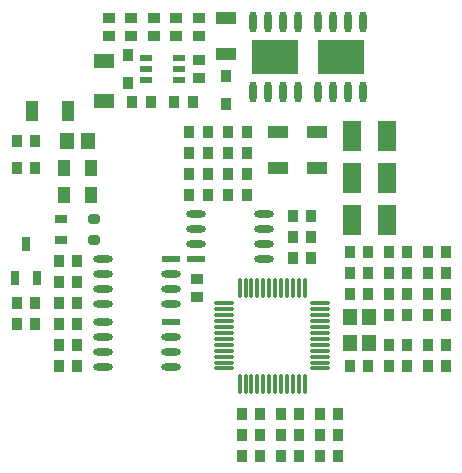
<source format=gbp>
G04*
G04 #@! TF.GenerationSoftware,Altium Limited,Altium Designer,20.0.2 (26)*
G04*
G04 Layer_Color=128*
%FSLAX25Y25*%
%MOIN*%
G70*
G01*
G75*
%ADD25R,0.06000X0.10000*%
%ADD52R,0.02559X0.04528*%
%ADD53O,0.07087X0.01181*%
%ADD54O,0.01181X0.07087*%
%ADD55R,0.07087X0.04449*%
%ADD56R,0.03661X0.03858*%
%ADD57R,0.15748X0.11810*%
%ADD58O,0.02362X0.07079*%
%ADD59R,0.03268X0.03937*%
%ADD60R,0.06500X0.05000*%
%ADD61R,0.03858X0.03661*%
%ADD62R,0.04331X0.02362*%
%ADD63R,0.04000X0.05500*%
%ADD64R,0.04449X0.07087*%
%ADD65O,0.06496X0.02362*%
%ADD66R,0.06496X0.02362*%
%ADD67R,0.03937X0.03150*%
G04:AMPARAMS|DCode=68|XSize=39.37mil|YSize=31.5mil|CornerRadius=0mil|HoleSize=0mil|Usage=FLASHONLY|Rotation=0.000|XOffset=0mil|YOffset=0mil|HoleType=Round|Shape=Octagon|*
%AMOCTAGOND68*
4,1,8,0.01968,-0.00787,0.01968,0.00787,0.01181,0.01575,-0.01181,0.01575,-0.01968,0.00787,-0.01968,-0.00787,-0.01181,-0.01575,0.01181,-0.01575,0.01968,-0.00787,0.0*
%
%ADD68OCTAGOND68*%

%ADD69R,0.04567X0.05787*%
%ADD70R,0.04528X0.05512*%
D25*
X136432Y86924D02*
D03*
X125015D02*
D03*
X136432Y100924D02*
D03*
X125015D02*
D03*
X136432Y114924D02*
D03*
X125015D02*
D03*
D52*
X16224Y79231D02*
D03*
X12483Y67616D02*
D03*
X19964D02*
D03*
D53*
X114169Y59250D02*
D03*
Y57282D02*
D03*
Y55313D02*
D03*
Y53345D02*
D03*
Y51376D02*
D03*
Y49408D02*
D03*
Y47439D02*
D03*
Y45471D02*
D03*
Y43502D02*
D03*
Y41534D02*
D03*
Y39565D02*
D03*
Y37597D02*
D03*
X82279D02*
D03*
Y39565D02*
D03*
Y41534D02*
D03*
Y43502D02*
D03*
Y45471D02*
D03*
Y47439D02*
D03*
Y49408D02*
D03*
Y51376D02*
D03*
Y53345D02*
D03*
Y55313D02*
D03*
Y57282D02*
D03*
Y59250D02*
D03*
D54*
X109050Y32479D02*
D03*
X107082D02*
D03*
X105113D02*
D03*
X103145D02*
D03*
X101176D02*
D03*
X99208D02*
D03*
X97239D02*
D03*
X95271D02*
D03*
X93302D02*
D03*
X91334D02*
D03*
X89365D02*
D03*
X87397D02*
D03*
Y64368D02*
D03*
X89365D02*
D03*
X91334D02*
D03*
X93302D02*
D03*
X95271D02*
D03*
X97239D02*
D03*
X99208D02*
D03*
X101176D02*
D03*
X103145D02*
D03*
X105113D02*
D03*
X107082D02*
D03*
X109050D02*
D03*
D55*
X100224Y116290D02*
D03*
Y104558D02*
D03*
X113224D02*
D03*
Y116290D02*
D03*
X82724Y154290D02*
D03*
Y142558D02*
D03*
D56*
X105192Y74424D02*
D03*
X111255D02*
D03*
X111255Y81424D02*
D03*
X105192D02*
D03*
Y88424D02*
D03*
X111255D02*
D03*
X89755Y116424D02*
D03*
X83692D02*
D03*
X156255Y69324D02*
D03*
X150192D02*
D03*
X124192Y38324D02*
D03*
X130255D02*
D03*
X150192D02*
D03*
X156255D02*
D03*
X137192D02*
D03*
X143255D02*
D03*
X124192Y69324D02*
D03*
X130255D02*
D03*
X143255D02*
D03*
X137192D02*
D03*
X83692Y109424D02*
D03*
X89755D02*
D03*
X76755Y95424D02*
D03*
X70692D02*
D03*
X71755Y126424D02*
D03*
X65692D02*
D03*
X51692D02*
D03*
X57755D02*
D03*
X27192Y52424D02*
D03*
X33255D02*
D03*
X27192Y66424D02*
D03*
X33255D02*
D03*
X150192Y45324D02*
D03*
X156255D02*
D03*
X19255Y113424D02*
D03*
X13192D02*
D03*
X130255Y76324D02*
D03*
X124192D02*
D03*
X143255D02*
D03*
X137192D02*
D03*
X150192D02*
D03*
X156255D02*
D03*
X137192Y45324D02*
D03*
X143255D02*
D03*
Y55324D02*
D03*
X137192D02*
D03*
Y62324D02*
D03*
X143255D02*
D03*
X33255Y38424D02*
D03*
X27192D02*
D03*
X13192Y52424D02*
D03*
X19255D02*
D03*
X13192Y104424D02*
D03*
X19255D02*
D03*
X13192Y59424D02*
D03*
X19255D02*
D03*
X76755Y116424D02*
D03*
X70692D02*
D03*
X89755Y102424D02*
D03*
X83692D02*
D03*
X70692Y109424D02*
D03*
X76755D02*
D03*
X83692Y95424D02*
D03*
X89755D02*
D03*
X70692Y102424D02*
D03*
X76755D02*
D03*
X120255Y8424D02*
D03*
X114192D02*
D03*
Y22424D02*
D03*
X120255D02*
D03*
X107255Y8424D02*
D03*
X101192D02*
D03*
X88192Y22424D02*
D03*
X94255D02*
D03*
X88192Y15424D02*
D03*
X94255D02*
D03*
X107255Y22424D02*
D03*
X101192D02*
D03*
X114192Y15424D02*
D03*
X120255D02*
D03*
X101192D02*
D03*
X107255D02*
D03*
X33255Y45424D02*
D03*
X27192D02*
D03*
X33255Y73424D02*
D03*
X27192D02*
D03*
X33255Y59424D02*
D03*
X27192D02*
D03*
X156255Y62324D02*
D03*
X150192D02*
D03*
X94255Y8424D02*
D03*
X88192D02*
D03*
X150192Y55324D02*
D03*
X156255D02*
D03*
X130255Y62324D02*
D03*
X124192D02*
D03*
D57*
X99224Y141424D02*
D03*
X121124D02*
D03*
D58*
X91724Y153124D02*
D03*
X96724D02*
D03*
X101724D02*
D03*
X106724D02*
D03*
X91724Y129724D02*
D03*
X96724D02*
D03*
X101724D02*
D03*
X106724D02*
D03*
X128624D02*
D03*
X123624D02*
D03*
X118624D02*
D03*
X113624D02*
D03*
X128624Y153124D02*
D03*
X123624D02*
D03*
X118624D02*
D03*
X113624D02*
D03*
D59*
X82724Y135069D02*
D03*
Y125778D02*
D03*
X50224Y132778D02*
D03*
Y142069D02*
D03*
D60*
X42224Y126674D02*
D03*
Y140174D02*
D03*
D61*
X73724Y140455D02*
D03*
Y134392D02*
D03*
Y148392D02*
D03*
Y154455D02*
D03*
X66224Y154455D02*
D03*
Y148392D02*
D03*
X58724Y148392D02*
D03*
Y154455D02*
D03*
X51224Y148392D02*
D03*
Y154455D02*
D03*
X43724Y148392D02*
D03*
Y154455D02*
D03*
X73224Y67455D02*
D03*
Y61392D02*
D03*
D62*
X56212Y133684D02*
D03*
Y137424D02*
D03*
Y141164D02*
D03*
X67235D02*
D03*
Y137424D02*
D03*
Y133684D02*
D03*
D63*
X37724Y104424D02*
D03*
X28724D02*
D03*
X37724Y95424D02*
D03*
X28724D02*
D03*
D64*
X30090Y123424D02*
D03*
X18358D02*
D03*
D65*
X41806Y58924D02*
D03*
Y63924D02*
D03*
Y68924D02*
D03*
Y73924D02*
D03*
X64641Y58924D02*
D03*
Y63924D02*
D03*
Y68924D02*
D03*
X41806Y37924D02*
D03*
Y42924D02*
D03*
Y47924D02*
D03*
Y52924D02*
D03*
X64641Y37924D02*
D03*
Y42924D02*
D03*
Y47924D02*
D03*
X95641Y88924D02*
D03*
Y83924D02*
D03*
Y78924D02*
D03*
Y73924D02*
D03*
X72806Y88924D02*
D03*
Y83924D02*
D03*
Y78924D02*
D03*
D66*
X64641Y73924D02*
D03*
Y52924D02*
D03*
X72806Y73924D02*
D03*
D67*
X27712Y80424D02*
D03*
Y87424D02*
D03*
D68*
X38735Y80424D02*
D03*
Y87424D02*
D03*
D69*
X36728Y113424D02*
D03*
X29720D02*
D03*
D70*
X124074Y54654D02*
D03*
X130373Y45993D02*
D03*
X124074D02*
D03*
X130373Y54654D02*
D03*
M02*

</source>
────────────────
TO DO:
The reply should hold only the lines of the listing above starting at the line containing "X128624D02*" and ending at the line containing "Y140174D02*", exactly as written.

YOUR SOLUTION:
X128624D02*
D03*
X123624D02*
D03*
X118624D02*
D03*
X113624D02*
D03*
X128624Y153124D02*
D03*
X123624D02*
D03*
X118624D02*
D03*
X113624D02*
D03*
D59*
X82724Y135069D02*
D03*
Y125778D02*
D03*
X50224Y132778D02*
D03*
Y142069D02*
D03*
D60*
X42224Y126674D02*
D03*
Y140174D02*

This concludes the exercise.